* **PAGE TEXT**:
- Born: Richard Eugene Glossip February 9, 1963 (age 63)
- Convictions: 1998, re-tried and re-convicted 2004: first-degree murder (overturned February 25, 2025)
- Imprisoned at: Released on court bail

= Richard Glossip =

American prisoner on death row

Richard Eugene Glossip (born February 9, 1963) is an American former prisoner who was on death row for over two decades at Oklahoma State Penitentiary after being convicted of commissioning the 1997 murder of Barry Van Treese. The man who murdered Van Treese, Justin Sneed (age 19 when he committed the crime), had a "meth habit" and agreed to plead guilty in exchange for testifying against Glossip. Sneed received a life sentence without parole, avoiding the death penalty by his plea bargain. Glossip's case has attracted international attention due to the unusual nature of his conviction, namely that there was little or no corroborating evidence, with the first case against him described as "extremely weak" by the Oklahoma Court of Criminal Appeals. On February 25, 2025, the US Supreme Court set aside Glossip's conviction in Glossip v. Oklahoma and ordered a new trial. On May 14, 2026, Oklahoma County District Judge Natalie Mai set Glossip's bond at $500,000. She ordered him to live with his wife, wear an electronic monitoring device, abide by a curfew from 10 pm to 7 am, and forbid him from traveling outside the state.

* **DATA BELOW**:
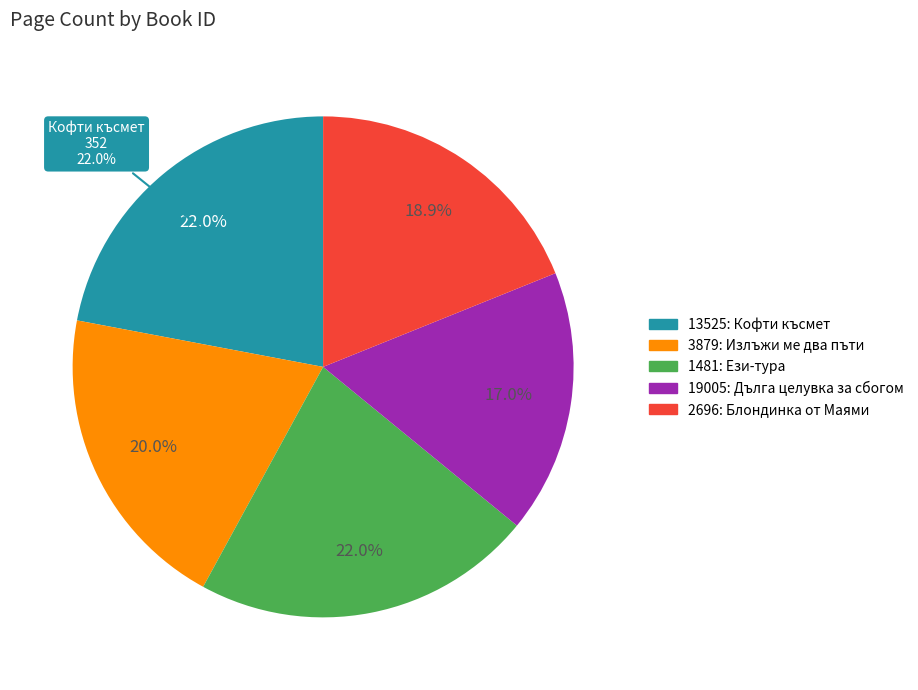

Is it true that 19005 is 17% of the pie?

True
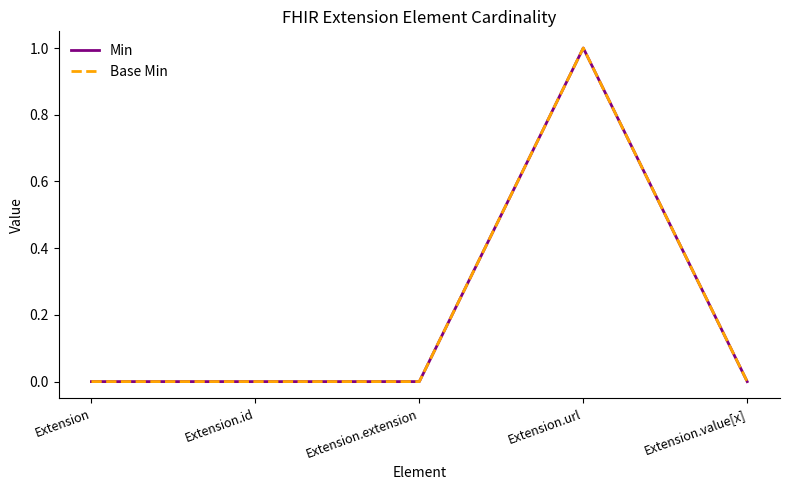

Is the value of Min at Extension.value[x] greater than the value of Base Min at Extension.value[x]?

No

* **WHAT YOU NEED TO DO**:
Reproduce the article on Richard Glossip from "- Born: Richard" to "February 25, 2025)", substituting "capital murder" for "first-degree murder".

* **PROBLEM SOLUTION**:
- Born: Richard Eugene Glossip February 9, 1963 (age 63)
- Convictions: 1998, re-tried and re-convicted 2004: capital murder (overturned February 25, 2025)